On se pose toutes évidemment cette question, pourquoi sommes-nous pas plus nombreuses au départ des courses ? Je pense qu’il y a un énorme manque de référent, c’est très difficile de se lancer dans un sport où on ne se sent pas forcément légitime d’y aller. Monter un projet de course au large est aujourd’hui très difficile alors nous avons besoin de se sentir soutenue. Le plus difficile pour une femme est de se projeter dans l’imaginaire que déjà c’est possible. La réalité est que c’est compliqué pour une femme de trouver des partenaires. On nous dit souvent le contraire mais en fait au moment de signer les contrats on voit bien que c’est jamais évident. J’espère vraiment que cela va évoluer.

Parlons maintenant de la Globe40 ou tu fais partie du team Volvo Curium de Jonas Gerckens, comment s’est présentée cette opportunité ?

Il y a quelques années au retour de ma première Mini 6.50, j’avais écrit à plusieurs skippers de Class40 pour leur dire que j’étais disponible pour des convoyages avec la soif d’apprendre.

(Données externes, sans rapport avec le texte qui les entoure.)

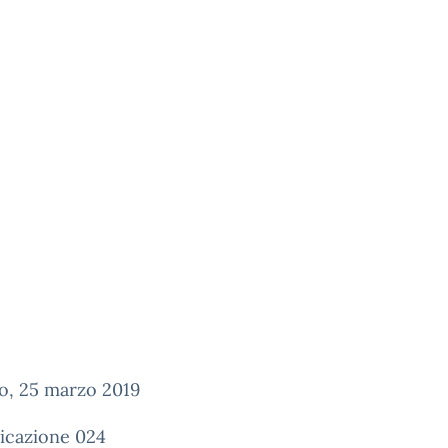
o, 25 marzo 2019
cazione 024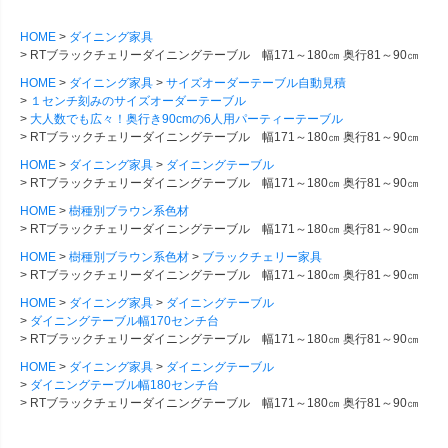
HOME
ダイニング家具
RTブラックチェリーダイニングテーブル 幅171～180㎝ 奥行81～90㎝
HOME
ダイニング家具
サイズオーダーテーブル自動見積
１センチ刻みのサイズオーダーテーブル
大人数でも広々！奥行き90cmの6人用パーティーテーブル
RTブラックチェリーダイニングテーブル 幅171～180㎝ 奥行81～90㎝
HOME
ダイニング家具
ダイニングテーブル
RTブラックチェリーダイニングテーブル 幅171～180㎝ 奥行81～90㎝
HOME
樹種別ブラウン系色材
RTブラックチェリーダイニングテーブル 幅171～180㎝ 奥行81～90㎝
HOME
樹種別ブラウン系色材
ブラックチェリー家具
RTブラックチェリーダイニングテーブル 幅171～180㎝ 奥行81～90㎝
HOME
ダイニング家具
ダイニングテーブル
ダイニングテーブル幅170センチ台
RTブラックチェリーダイニングテーブル 幅171～180㎝ 奥行81～90㎝
HOME
ダイニング家具
ダイニングテーブル
ダイニングテーブル幅180センチ台
RTブラックチェリーダイニングテーブル 幅171～180㎝ 奥行81～90㎝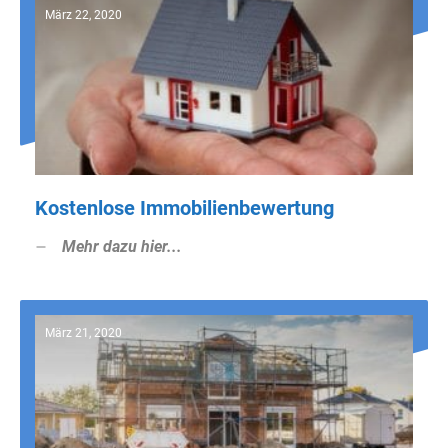
März 22, 2020
Kostenlose Immobilienbewertung
Mehr dazu hier...
März 21, 2020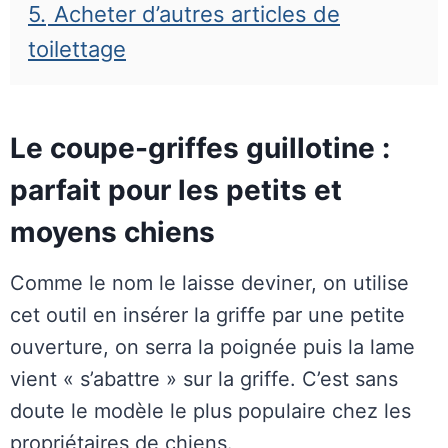
5.
Acheter d’autres articles de
toilettage
Le coupe-griffes guillotine :
parfait pour les petits et
moyens chiens
Comme le nom le laisse deviner, on utilise
cet outil en insérer la griffe par une petite
ouverture, on serra la poignée puis la lame
vient « s’abattre » sur la griffe. C’est sans
doute le modèle le plus populaire chez les
propriétaires de chiens.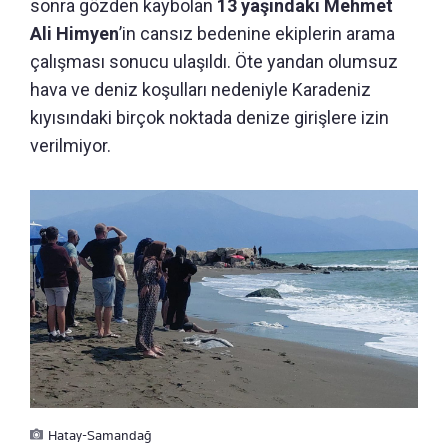
sonra gözden kaybolan
13 yaşındaki Mehmet
Ali Himyen
’in cansız bedenine ekiplerin arama
çalışması sonucu ulaşıldı. Öte yandan olumsuz
hava ve deniz koşulları nedeniyle Karadeniz
kıyısındaki birçok noktada denize girişlere izin
verilmiyor.
Hatay-Samandağ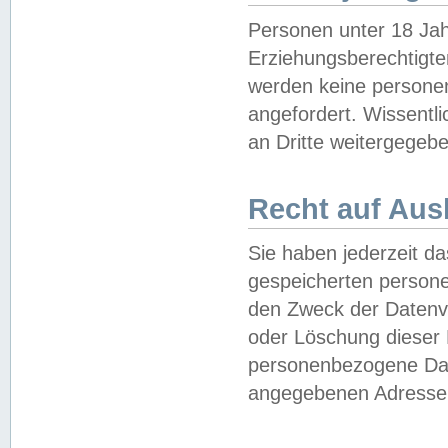
Personen unter 18 Jah
Erziehungsberechtigte
werden keine persone
angefordert. Wissentl
an Dritte weitergegebe
Recht auf Aus
Sie haben jederzeit da
gespeicherten person
den Zweck der Datenve
oder Löschung dieser
personenbezogene Date
angegebenen Adresse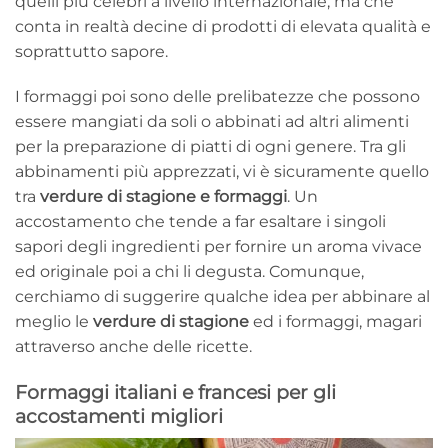
quelli più celebri a livello internazionale, ma che
conta in realtà decine di prodotti di elevata qualità e
soprattutto sapore.
I formaggi poi sono delle prelibatezze che possono
essere mangiati da soli o abbinati ad altri alimenti
per la preparazione di piatti di ogni genere. Tra gli
abbinamenti più apprezzati, vi è sicuramente quello
tra
verdure di stagione e formaggi
. Un
accostamento che tende a far esaltare i singoli
sapori degli ingredienti per fornire un aroma vivace
ed originale poi a chi li degusta. Comunque,
cerchiamo di suggerire qualche idea per abbinare al
meglio le
verdure di stagione
ed i formaggi, magari
attraverso anche delle ricette.
Formaggi italiani e francesi per gli
accostamenti migliori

Jonas m’a tout de suite répondu dans l’intérêt de faire naviguer une belge sur son projet et m’a donc proposé de venir naviguer avec son équipe. J’ai fait un premier convoyage avec lui qui s’est très bien passé et à partir de là on a commencé à garder contact. Il m’a inclus de plus en plus dans ses projets de navigation et j’ai participé à l’Armen Race avec eux l’an dernier. Il m’a dernièrement proposé une place de co-skipper sur la Globe40.

Quel est ton rôle au sein du team Volvo Curium et en particulier dans la préparation de la Globe40 ?

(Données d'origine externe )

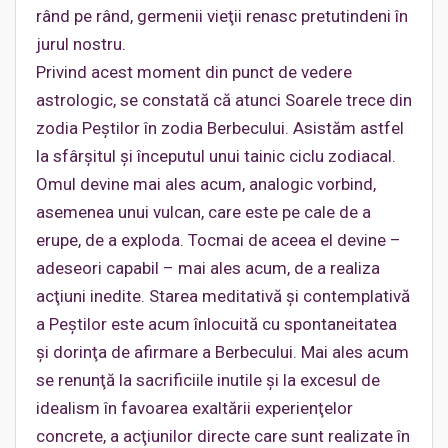
rând pe rând, germenii vieţii renasc pretutindeni în
jurul nostru.
Privind acest moment din punct de vedere
astrologic, se constată că atunci Soarele trece din
zodia Peştilor în zodia Berbecului. Asistăm astfel
la sfârşitul şi începutul unui tainic ciclu zodiacal.
Omul devine mai ales acum, analogic vorbind,
asemenea unui vulcan, care este pe cale de a
erupe, de a exploda. Tocmai de aceea el devine –
adeseori capabil – mai ales acum, de a realiza
acţiuni inedite. Starea meditativă şi contemplativă
a Peştilor este acum înlocuită cu spontaneitatea
şi dorinţa de afirmare a Berbecului. Mai ales acum
se renunţă la sacrificiile inutile şi la excesul de
idealism în favoarea exaltării experienţelor
concrete, a acţiunilor directe care sunt realizate în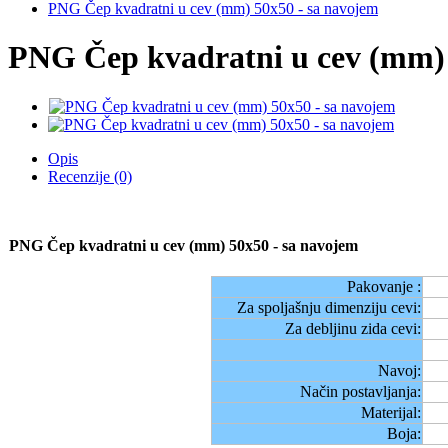
PNG Čep kvadratni u cev (mm) 50x50 - sa navojem
PNG Čep kvadratni u cev (mm) 
Opis
Recenzije (0)
PNG Čep kvadratni u cev (mm) 50x50 - sa navojem
Pakovanje :
Za spoljašnju dimenziju cevi:
Za debljinu zida cevi:
Navoj:
Način postavljanja:
Materijal:
Boja: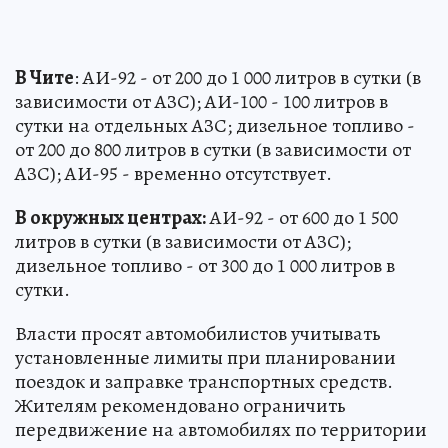
В Чите
: АИ-92 - от 200 до 1 000 литров в сутки (в
зависимости от АЗС); АИ-100 - 100 литров в
сутки на отдельных АЗС; дизельное топливо -
от 200 до 800 литров в сутки (в зависимости от
АЗС); АИ-95 - временно отсутствует.
В окружных центрах:
АИ-92 - от 600 до 1 500
литров в сутки (в зависимости от АЗС);
дизельное топливо - от 300 до 1 000 литров в
сутки.
Власти просят автомобилистов учитывать
установленные лимиты при планировании
поездок и заправке транспортных средств.
Жителям рекомендовано ограничить
передвижение на автомобилях по территории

D’un côté je fais de la préparation sur le bateau avec le préparateur principal. Mon rôle au sein du team est aussi d’apporter un peu de mixité, je pense que c’était important pour Jonas de faire naviguer des jeunes, une femme et du coup je cochais bien cette case-là. La Québec Saint Malo va nous permettre de prendre en main le bateau et de voir aussi si tout se passe bien à bord avec moi.

Tu seras donc un des co-skippers de Jonas Gerckens, sais-tu déjà sur quelles étapes vas-tu naviguer ? et comment s’est fait ce choix ?

Oui je sais déjà sur quelles étapes je vais naviguer, en revanche ce n’est pas encore public donc je ne peux pas en parler. Après le choix s’est fait en commun avec les 3 autres personnes navigantes, Jonas, Renaud et Benoit. Étant donné qu’ils ont plus d’expériences et de vécu dans le projet ils ont eu un peu plus de liberté pour choisir les étapes qu’ils voulaient faire. Je suis encore la junior de l’équipe donc c’est comme ça que les étapes se sont choisies. Après le tour du monde est l’année prochaine donc cela peut encore évoluer.

Que ressens-tu à l’idée de t’engager sur une course autour du monde comme la Globe40 ?

Je suis vraiment une fan du grand large donc les grandes étapes m’attirent énormément. J’ai hâte de découvrir tous les océans, j’ai envie de quitter l’Atlantique Nord pour aller voir ce qu’il s’y passe ailleurs. Le Class40 est un support assez simple, un peu comme un gros Mini 6.50, pour moi ce sera plus facile à prendre en main. L’objectif est de prendre de l’aisance sur ce type de bateau pour pouvoir après essayer de monter mon propre projet en Class40 plus tard.

Quels sont tes échéances sportives jusqu’au départ de la Globe40 2025 ?

Pour l’instant le prochain objectif est la Québec Saint Malo. Ensuite nous aurons le championnat du monde double mixte en Class30 avec Jonas au mois de septembre. On va surtout beaucoup s’entrainer sur le bateau afin d’être prêt pour le tour du monde.